Editor's Note: This article is a reaction to Emma Lindsay's piece on Medium with the same title. This piece is part of the Relationship Issue. Read more here.
BY ANNIE VIRGINIA
In the way you would tense your muscles to hold your bones as the train comes towards you, you tried to keep her inside the devout armor of you. But she had her own. You are just as a woman and susceptible, anyway.
At night, she shifts from your arms because she is too hot and needs sleep. You have learned to go back to sleep instead of wishing your body were something smaller, less thick with need and brutish molecules.
She takes her shirt off over you like a beacon, and a lynx moves in the forest, crusted with weeks of snow. There are children or her gut she protects. You are honored, the snow from which she rises, the prey to which she carries her teeth. She eats breakfast. And lunch. And dinner. Usually.
Only open your mouth to offer the soft idea room of your tongue when she opens her legs. Last month in the middle of H&M where she shopped for a dress to fit her curves she can’t love, she realized there is something about your mouth when you smirk in this certain way that reminds her of him. But at your ugliest, you are nothing like him. You wonder sometimes if you would be a better person if you’d find something in him that is like you.
When she drinks too much, it is not because of him. It is because she is alive, and brightly. When she drinks too much and can’t stop repeating, "he raped me," it is because of him. There is a reason she gets sick when she’s going to see you; her body has not yet imagined gentle, so it hopes he will have mercy if it whimpers.
Her parents didn’t do their job. You must speak kindly to them anyway. They will look him in the eye, but not you. You must keep your eyes anyway. As much as can be, they are for her.
Her story is hers, but you will carry it with her now. There are specific times for tears. Don’t make her keep you as you sink for her. Don’t let your face lean too close to pity. You can you should hold her. You should ask what she needs and plan ahead for harder dates. There will be harder dates and harder days. She will brush her teeth, greet strangers, blend in with everyone.
Years later, she tells you she dissociated the first time you fingered her. You hated your hands, their being built of substance, how they connect you to him through hurting her.
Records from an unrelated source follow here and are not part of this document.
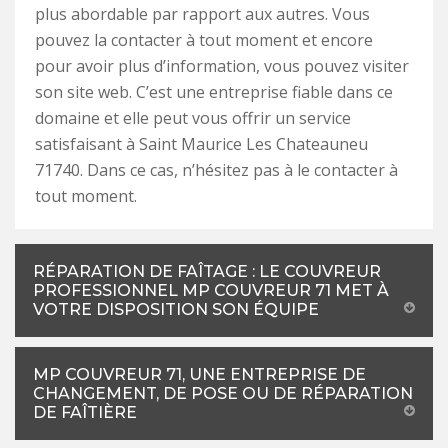
plus abordable par rapport aux autres. Vous
pouvez la contacter à tout moment et encore
pour avoir plus d’information, vous pouvez visiter
son site web. C’est une entreprise fiable dans ce
domaine et elle peut vous offrir un service
satisfaisant à Saint Maurice Les Chateauneu
71740. Dans ce cas, n’hésitez pas à le contacter à
tout moment.
RÉPARATION DE FAÎTAGE : LE COUVREUR
PROFESSIONNEL MP COUVREUR 71 MET À
VOTRE DISPOSITION SON ÉQUIPE
MP COUVREUR 71, UNE ENTREPRISE DE
CHANGEMENT, DE POSE OU DE RÉPARATION
DE FAÎTIÈRE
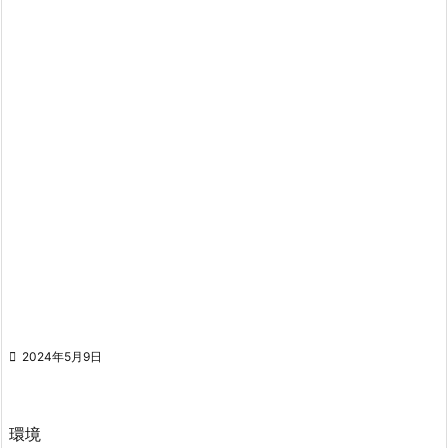

2024年5月9日
環境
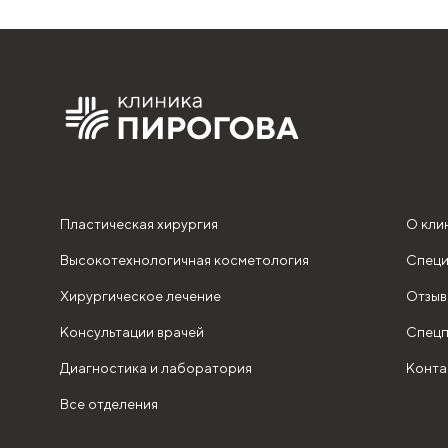
Пластическая хирургия
О кли
Высокотехнологичная косметология
Специ
Хирургическое лечение
Отзыв
Консультации врачей
Спецп
Диагностика и лаборатория
Конта
Все отделения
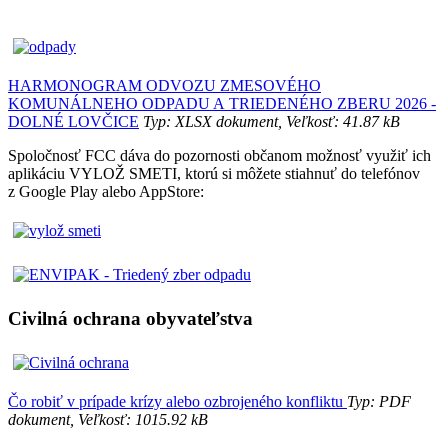
HARMONOGRAM ODVOZU ZMESOVÉHO
KOMUNÁLNEHO ODPADU A TRIEDENÉHO ZBERU 2026 -
DOLNÉ LOVČICE
Typ: XLSX dokument, Veľkosť: 41.87 kB
Spoločnosť FCC dáva do pozornosti občanom možnosť využiť ich
aplikáciu VYLOŽ SMETI, ktorú si môžete stiahnuť do telefónov
z Google Play alebo AppStore:
Civilná ochrana obyvateľstva
Čo robiť v prípade krízy alebo ozbrojeného konfliktu
Typ: PDF
dokument, Veľkosť: 1015.92 kB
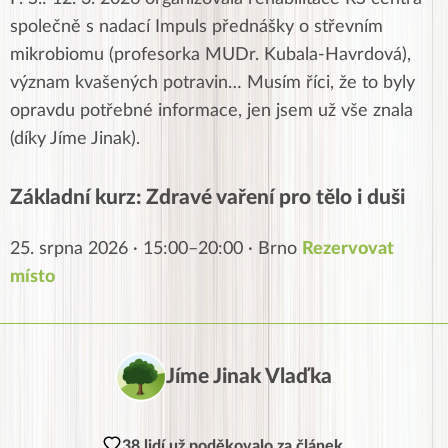
společně s nadací Impuls přednášky o střevním
mikrobiomu (profesorka MUDr. Kubala-Havrdová),
význam kvašených potravin… Musím říci, že to byly
opravdu potřebné informace, jen jsem už vše znala
(díky Jíme Jinak).
Základní kurz: Zdravé vaření pro tělo i duši
25. srpna 2026 · 15:00–20:00 · Brno
Rezervovat
místo
Jíme Jinak Vlaďka
38 lidí už poděkovalo za článek.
Years later, and you have not forgotten that you did that. You watch for signs in your lover’s face and body that you are giving her anything but safety.
You love that she cries openly after orgasm, since it lets you see what she is holding, what company you keep. She is a museum open only nights and odd noons. Often, she asks you questions around her tears. Your answers are a way you bond with them: No, you have never thought of him while having sex with her.
Yes, you know she is asking because she has thought of him. Here, this is why you can’t hear the word "condom." Yes, he went inside you that night. This is why you can’t hear that phrase she just said without knowing. It’s ok. Yes, you hate him, too. It’s ok.
You learn what a kill list really looks like. Not a written one these are names you can’t even bear to write down but a list of promise written in your body and impossible because you’ve refused to look at photos of any of them. Not to protect them, but to protect your lovers, who left pieces of themselves with these men.
What you meant when you told her you were special was that your eyes are September 11th sky blue. That if the feeling of skin on hers hurt too much, you’d strip yours off and show up born and red for her. That you know she isn’t broken because you’ve been loving like this since you were 16, and then you entered this sisterhood, too, and you’re not broken either. Do not make her keep you as she sinks for you. "Remember that night, we bonded over our rape stories?" she says.
You meant that you will listen and hear without jumping. That you are raging, screaming angry and that you should be, and you won’t ever stop until men do. But that you are also lynx fursoft, snowsoft, yessoft. That you know how to make her come for the first time without fear and you will stay that way.
You learn, the very first time a woman lets you love her, what an honor it is to touch her. You learn what power you share in asking and what holiness in answering. You learn to love her without his name a carousel spinning between you. You learn what we should be taught, that if we were, none of this would ever happen. You learn that you are good, and meant for this. You learn love, only better, since it’s not a nightmare.
Annie Virginia is a Southern runaway with a BA in poetry from Sarah Lawrence College. She is known for her vigilante justice and resilience. Annie marks in her memory the cities of Italy and eastern Europe by the falls she took in each and their accompanying scars. Her plan is to earn an MFA in poetry, become a professor, and live in the woods with her partner and two dogs. Her work may be found in The Dead Mule School of Southern Literature, The Literary Bohemian, Broad!magazine, the first ever queer South anthology by Sibling Rivalry Press, and Cactus Heart magazine.